I probably ‘should’ be depressed, but my medical notes state I’m not, so, what have I ‘got’? (I’m putting that in quotation marks because it was the ex’s retarded terminology, a person may ‘have’, or ‘suffer from’ depression, they haven’t ‘got’ it.) What I have is a combination of brain injuries, and some maladaptive coping mechanisms. I have ‘had’ historical mental health issues, and I’m awaiting a neuro-psych assessment to see which diagnostic criteria I fit this time. I have multiple traits consistent with Autism, but I’d always assumed they were due to the traumatic/developmental/attachment issues, rather than an organic cause. Thinking back of myself as a child, yes, I would have ticked most of the boxes for an AS diagnosis. I have traits consistent with Oppositional Defiant  Disorder, which is a relatively new addition to the DSM-5, but sits neatly around my tendencies to generally be a Terrible Bastard. My sick-notes were all generic ‘stress related disorder’, because we don’t say ‘nervous breakdown’ any more. Elements of my disability fit the profiles for Chronic Fatigue Syndrome and Fibromyalgia, two of my nieces have disability-awards for fatigue, and they don’t have chunks of metal in their brains. I’m not neurotic, or a hypochondriac, which is a good thing, because the veritable telephone-directory of side-effects from brain trauma would have a ‘worrier’ setting up camp in A&E, there hasn’t been a single day since February 2015 where I haven’t been dealing with one side-issue or another. I probably ‘should’ be more anxious about my health than I am, but that way lies ruin, I assess myself every day, and ‘work with the tools I have’. 

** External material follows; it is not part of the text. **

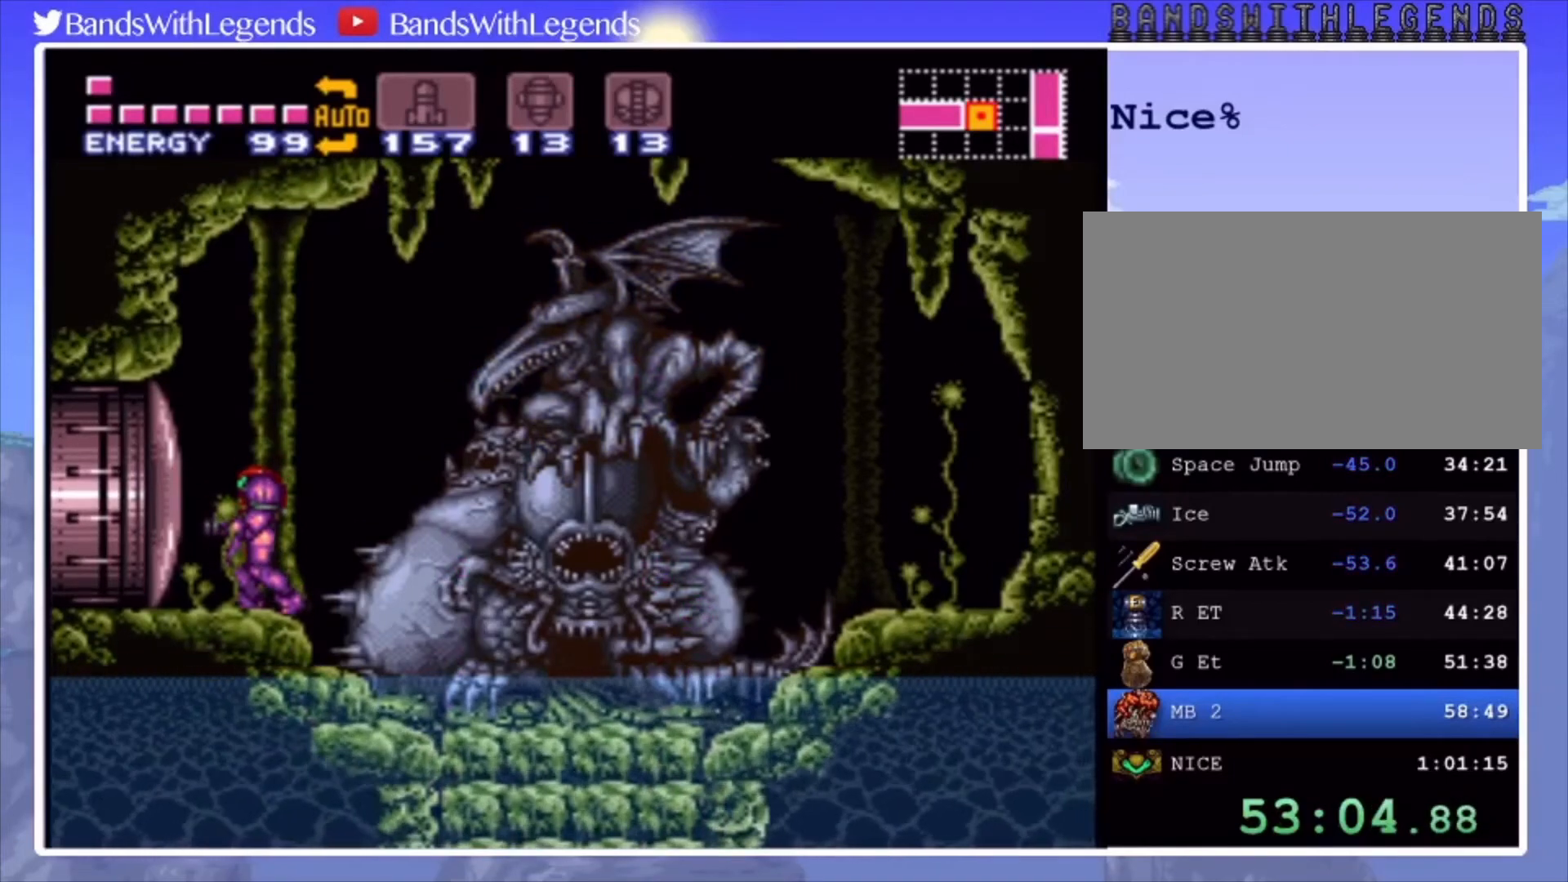
{"buttons": ["CIRCLE", "DPAD_LEFT"], "events": [[133, "DPAD_RIGHT", "down"], [233, "CIRCLE", "down"], [333, "CROSS", "down"], [400, "DPAD_RIGHT", "up"], [467, "CROSS", "up"], [467, "DPAD_LEFT", "down"]]}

Enough of this now, or I’ll use up all of my functional eye-time, and end up having an argument with myself about doing the impact statement ‘tomorrow.’ The PIP system is very flawed, it’s not in the least bit fit-for-purpose, and I need to ensure that my evidence is reasoned, accountable, and coherent. I am a very complex case, but my ability to articulate that is working against me, because the system ‘sees’ me when I’m lucid, not when I’m trying to put both of my socks on the same foot, or finding a meal from several days ago in the microwave. Throw into the equation that Universal Credit is also fundamentally flawed, and it’s fairly obvious why I’m having more wobbly/off days recently. My work-coach has cut me down to 10 hours per week of actively seeking employment, because she’s seen my health deteriorate during this PIP process. That’s all well and good, but I’m on a knife-edge financially, if, despite her doing what she can to reduce my ‘claimant commitment’, the computer system decides to invite me to apply for an unsuitable job, I’m at risk of sanctions. Poverty-porn, I have no heating, I’m sitting here in four jumpers, shopping once a fortnight, and eating once a day. I’m not asking for champagne and caviar, I’m asking for a disability benefit that would allow me to work part-time, because I’m not fully functional full-time.
What do I have? A pile of horrible paperwork, an unreliable advocate, and unemployment benefit that doesn’t cover my basic outgoings. What am I? I’m tenacious, resilient, determined, intelligent, articulate, reasoned, accountable, honest, and bloody exhausted from jumping through DWP’s various hoops.